固有名詞としての information management

information management (IM) には、「単独又は複数の情報源からの情報収集及び管理並びに当該情報の単独又は複数の聴衆への配布」という固有名詞としての意味がありますが、日本語ではそれほど知られていないように思います。また、IM に関連して「情報の性質」についての興味深い考察(情報管理の3原則)がありましたので紹介します。
英語版の Wikipedia には、Information management - Wikipediaというページがあります。ここには、"information management (IM)" について、首記のような定義がされています。日本語版の Wikipedia には、この記事に対応する 情報管理 - Wikipedia の記載があります。この記事から、興味深い記載をいくつか引用します。

  • 情報管理は情報を組織し、検索し、取得し、保守する一連の作業を含む。
  • 適当な時間と労力で周囲のあらゆる情報を収集/評価し適切な判断をするのは不可能である
  • 確立された組織の規則と手続きは最も適切な決定をすることを妨げる。
  • 情報管理(すなわち組織の情報処理能力)は、組織および経営の中核的能力である。結果として、組織設計の戦略は情報処理能力の強化を目的にしなければならない。

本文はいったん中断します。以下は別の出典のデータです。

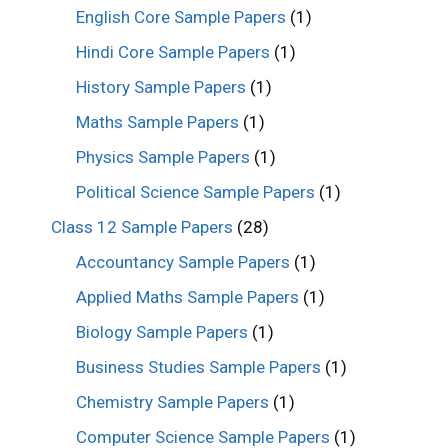
English Core Sample Papers
(1)
Hindi Core Sample Papers
(1)
History Sample Papers
(1)
Maths Sample Papers
(1)
Physics Sample Papers
(1)
Political Science Sample Papers
(1)
Class 12 Sample Papers
(28)
Accountancy Sample Papers
(1)
Applied Maths Sample Papers
(1)
Biology Sample Papers
(1)
Business Studies Sample Papers
(1)
Chemistry Sample Papers
(1)
Computer Science Sample Papers
(1)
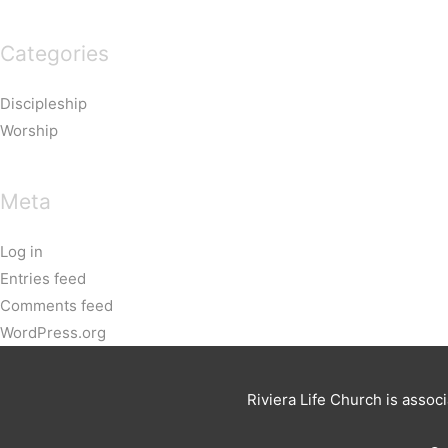
Categories
Discipleship
Worship
Meta
Log in
Entries feed
Comments feed
WordPress.org
Riviera Life Church is assoc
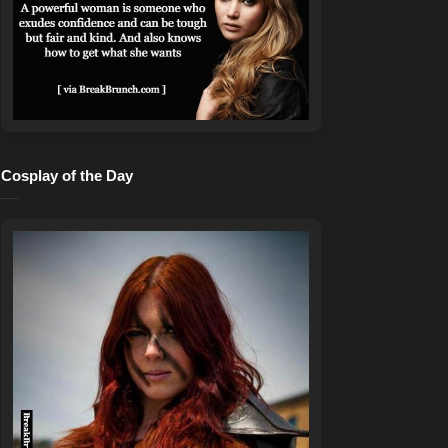
Cosplay of the Day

また、情報管理とマトリクス組織とは関係がある概念であるとのことです。

「情報管理の実用的ガイド」が興味深い

Wikipedia の情報管理についての記事は難解ですが、そこからリンクされているhttp://www.managing-information.org.uk/summary.htmは明快で示唆に富んでいます。
この記事では、情報の要素として「relevance(妥当性)」「timeliness(適時性)」「accuracy(精度)」「completeness(完全性)」「simplicity(単純性)」を挙げ、まずは特に前者3つが重要だとして、さらに「relevance(妥当性)」と「timeliness(適時性)」が情報管理を決める重要な要素であるようにしているように読めます。また、情報は意志決定に用いるものであるという側面が強調されており、

  • 情報は、意志決定に使われてのみ妥当であり必要である。
  • 情報は、意志決定しなければならない時にのみ必要である。
  • 情報は、意志決定するに十分なだけの精度を持てばよい。

という価値判断を、情報管理の3原則としてとりまとめています。
このことを地理空間情報にあてはめた場合、大変興味深いことになります。通常、地理空間情報は「精度」によって序列が組まれます。また、「完全性」についても、地理空間情報の教科書的知識である程度カバーがされています。さらに、私は、このブログで「単純性」については注目してきたように思います。しかし、「妥当性」と「適時性」については、序論的な記載では言及されているかもしれませんが、情報管理の文脈ほどは注目されていないように思います。
情報管理の3原則をジオに適用することで、すなわち、意志決定の目線を価値判断に導入することで、地理空間情報の価値について新たな考察ができるような気がします。特に、ジオ全体からは、「測量屋の言う精度」が「嫌われて」しまう現象について、新たな考察が得られる気がします。
例えば、個別の意志決定について、ある地理空間情報が「意志決定に使うに妥当な情報を含まない」「意志決定に必要な時に手に入らない」「意志決定に必要な精度を超えている」ことで、必要な価値を生み出していない、という側面があるのではないでしょうか。情報管理の視点をジオに導入することで、こういったことが見えてくる可能性があります。